### DATA FOR THIS TASK

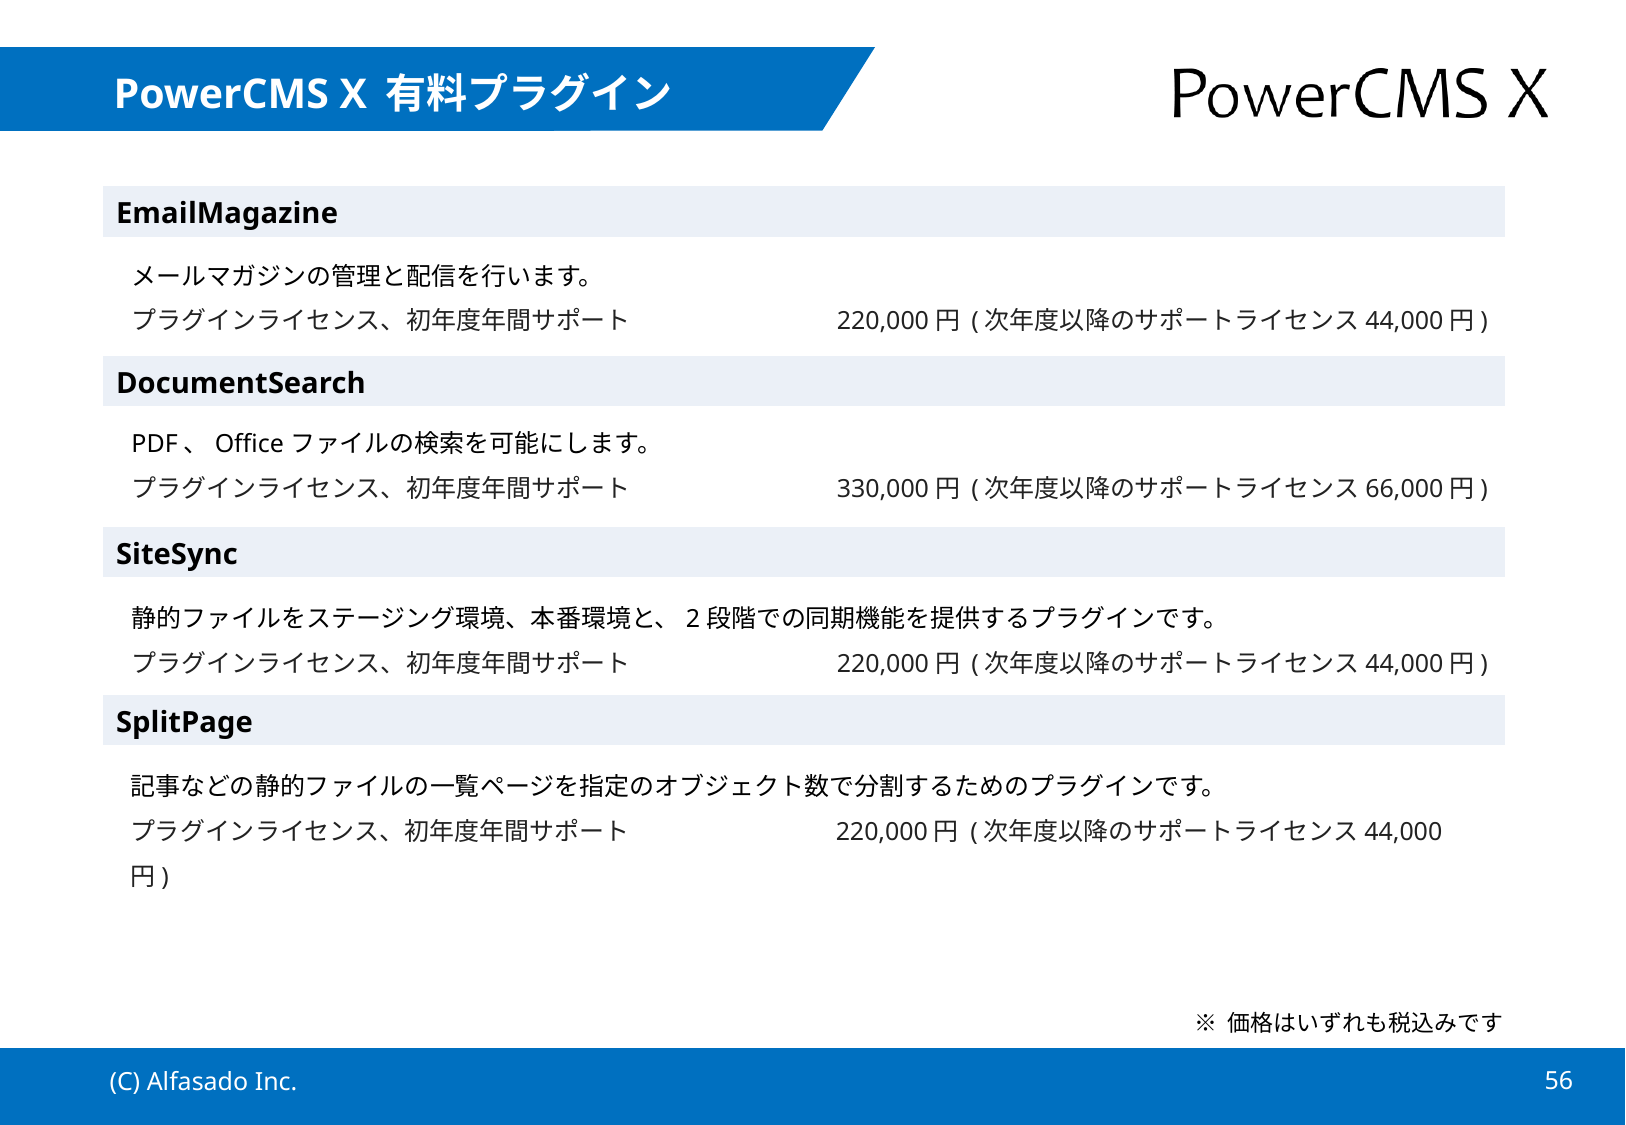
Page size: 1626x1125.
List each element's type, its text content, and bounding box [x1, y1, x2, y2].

text_box ※ 価格はいずれも税込みです [1114, 1001, 1519, 1044]
slide_number 55 [1222, 1051, 1588, 1112]
text_box 静的ファイルをステージング環境、本番環境と、2段階での同期機能を提供するプラグインです。 プラグインライセンス、初年度年間サポート 220,000円 (次年度以降のサポートライセンス44,000円) [116, 579, 1503, 685]
text_box 記事などの静的ファイルの一覧ページを指定のオブジェクト数で分割するためのプラグインです。 プラグインライセンス、初年度年間サポート 220,000円 (次年度以降のサポートライセンス44,000円) [115, 747, 1500, 898]
footer (C) Alfasado Inc. [94, 1051, 643, 1111]
text_box PDF、Officeファイルの検索を可能にします。 プラグインライセンス、初年度年間サポート 330,000円 (次年度以降のサポートライセンス66,000円) [116, 406, 1503, 511]
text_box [0, 47, 875, 131]
title PowerCMS X 有料プラグイン [875, 65, 1548, 126]
table_header DocumentSearch [103, 356, 1505, 406]
table_header SiteSync [103, 527, 1505, 577]
table_header SplitPage [103, 695, 1505, 745]
text_box メールマガジンの管理と配信を行います。 プラグインライセンス、初年度年間サポート 220,000円 (次年度以降のサポートライセンス44,000円) [116, 237, 1503, 343]
table_header EmailMagazine [103, 186, 1505, 237]
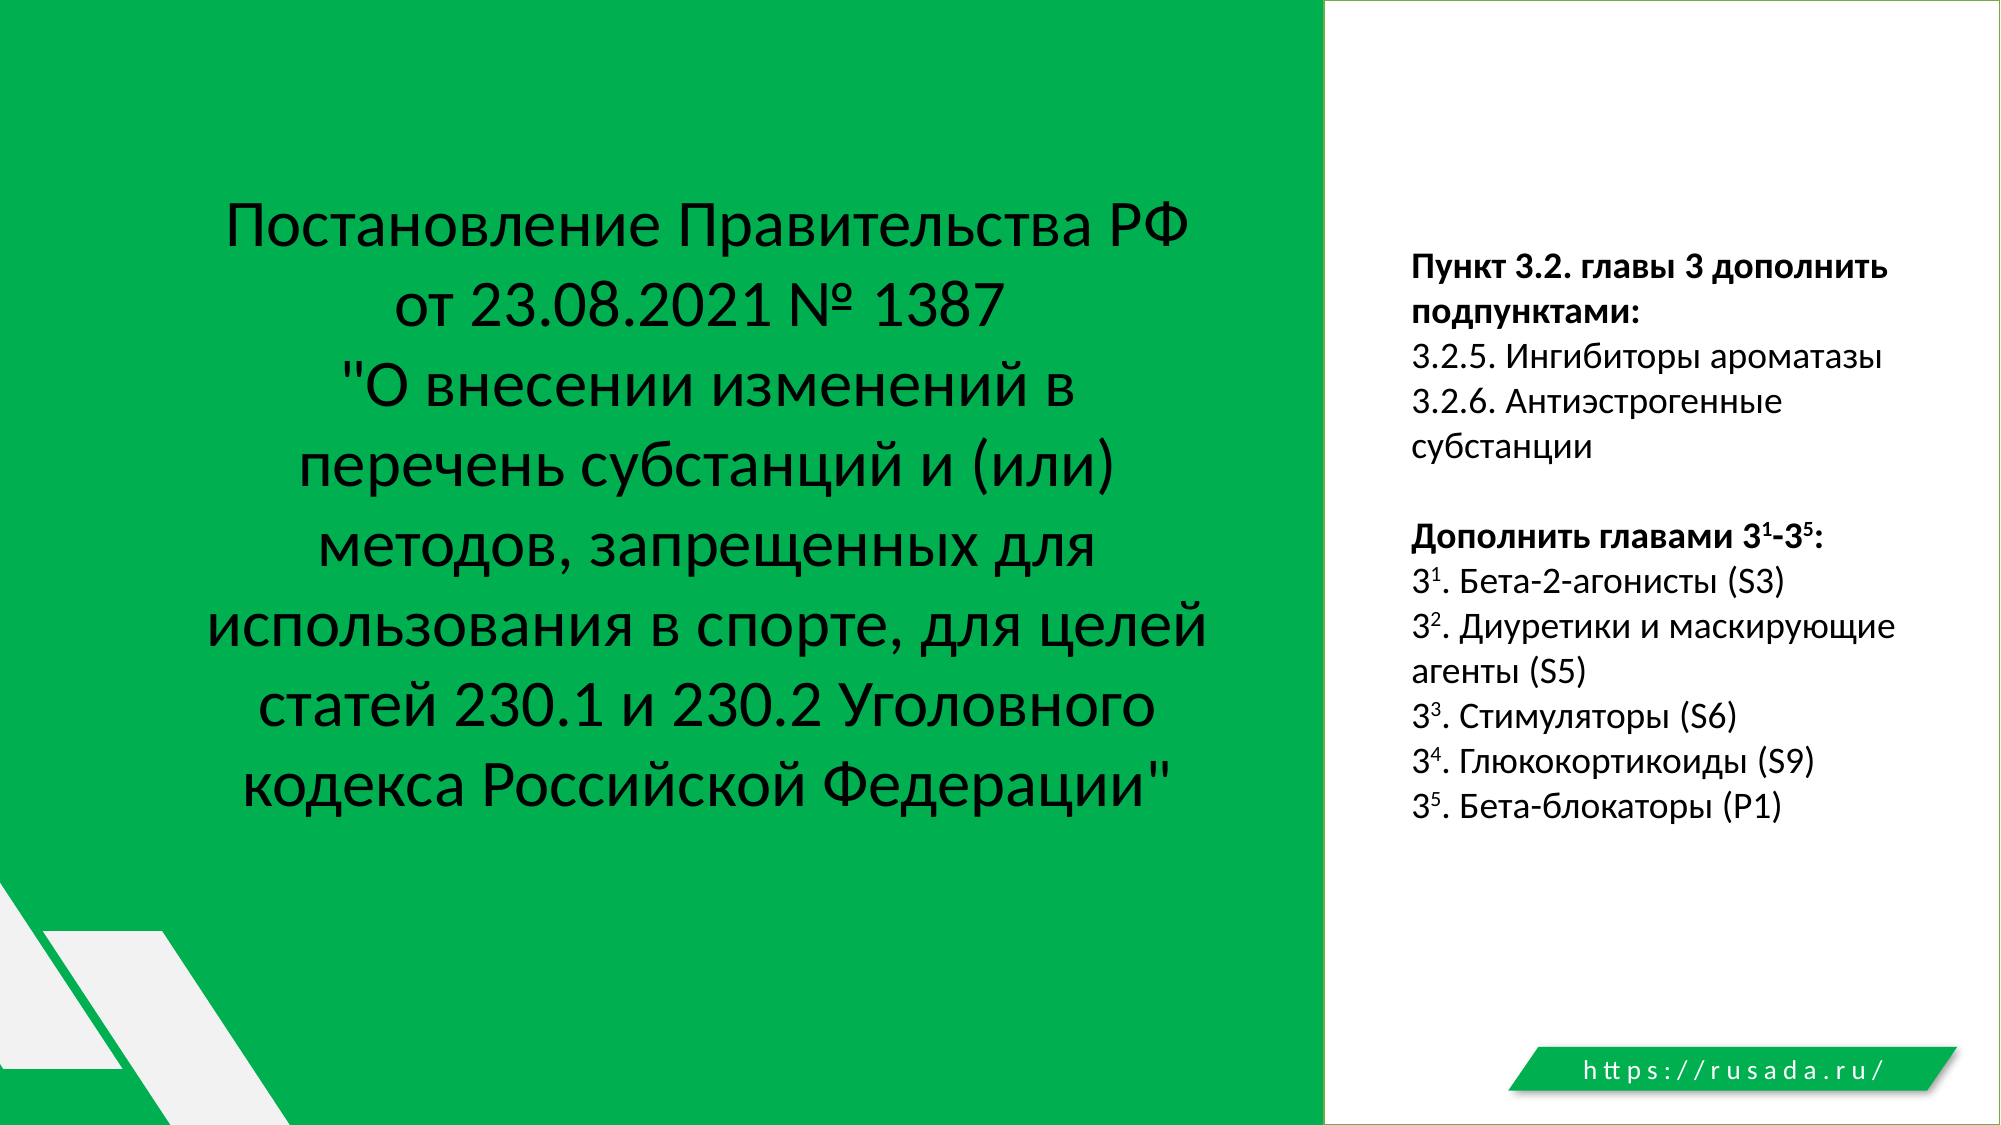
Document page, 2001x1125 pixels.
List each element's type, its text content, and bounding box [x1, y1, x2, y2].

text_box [0, 874, 291, 1125]
text_box Пункт 3.2. главы 3 дополнить подпунктами: 3.2.5. Ингибиторы ароматазы 3.2.6. Антиэстрогенные субстанции Дополнить главами 31-35: 31. Бета-2-агонисты (S3) 32. Диуретики и маскирующие агенты (S5) 33. Стимуляторы (S6) 34. Глюкокортикоиды (S9) 35. Бета-блокаторы (P1) [1403, 233, 1941, 833]
text_box [1323, 0, 2000, 1125]
text_box Постановление Правительства РФ от 23.08.2021 № 1387 "О внесении изменений в перечень субстанций и (или) методов, запрещенных для использования в спорте, для целей статей 230.1 и 230.2 Уголовного кодекса Российской Федерации" [192, 172, 1224, 828]
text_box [1508, 1046, 1958, 1091]
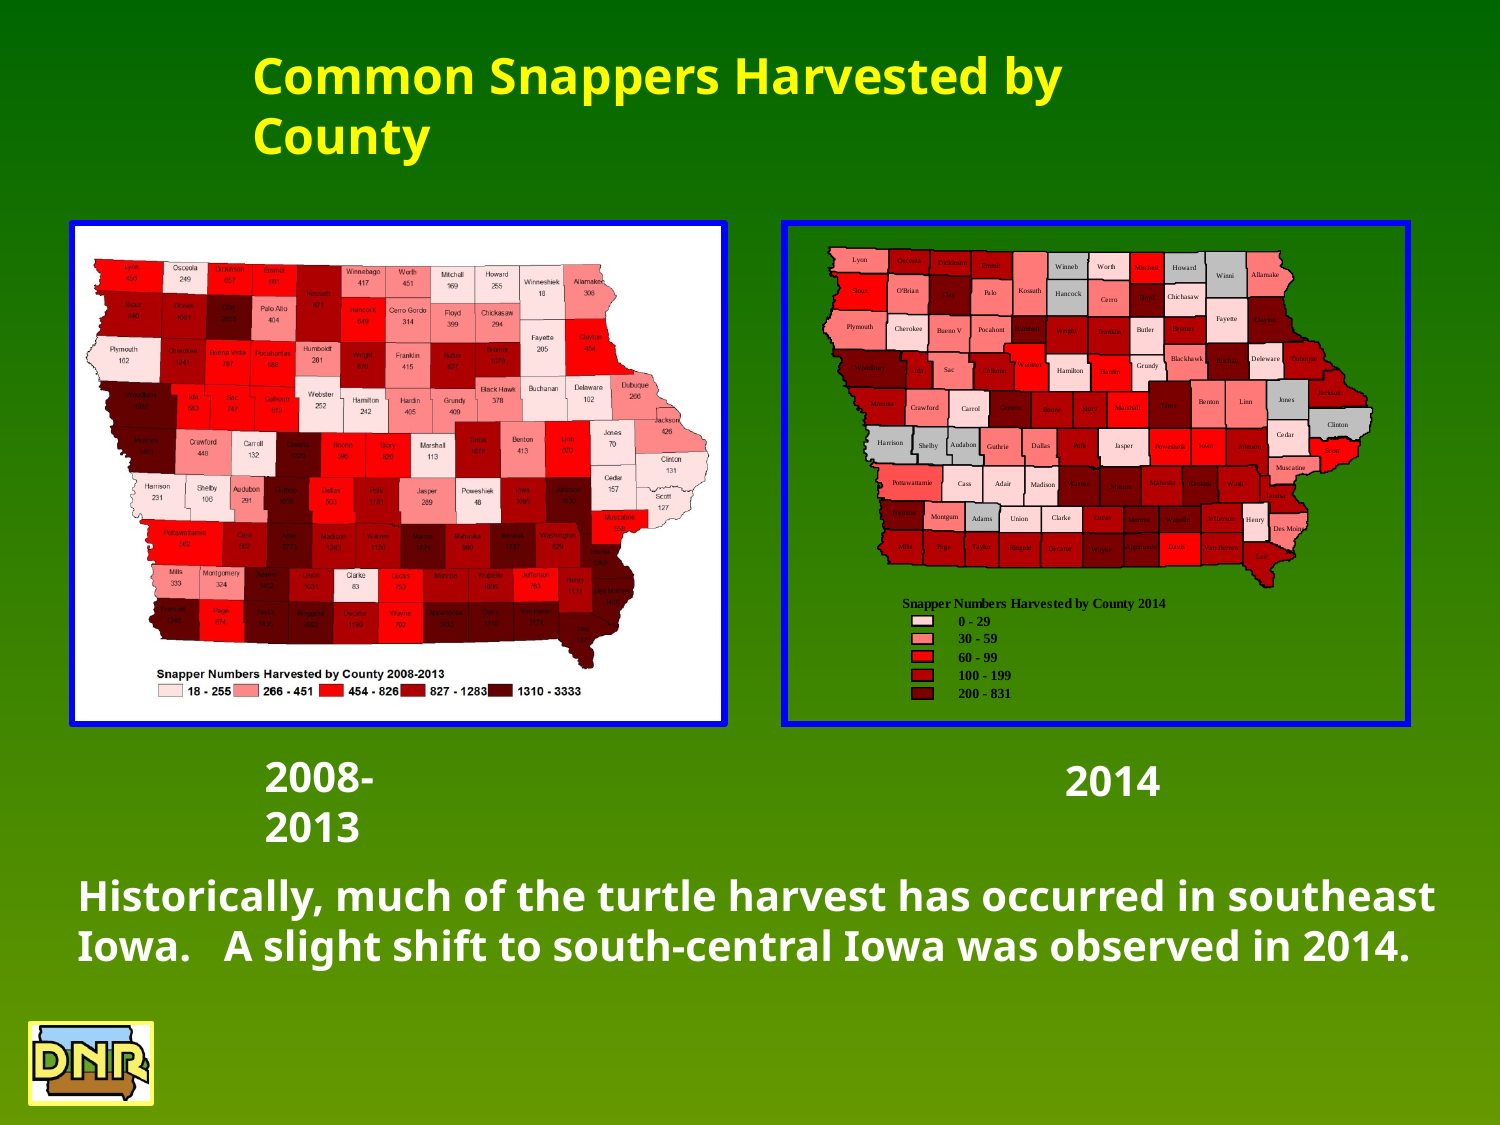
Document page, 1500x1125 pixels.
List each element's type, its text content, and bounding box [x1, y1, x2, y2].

### WHAT THE EXERCISE ASKS
An exact repeat of the lines from the one containing "Document page, 1500x1125 pixels." through the final line above, both included, is the whole answer.

### FINISHED EXERCISE
Document page, 1500x1125 pixels.
List each element's type, its text content, and bounding box [x1, y1, x2, y2].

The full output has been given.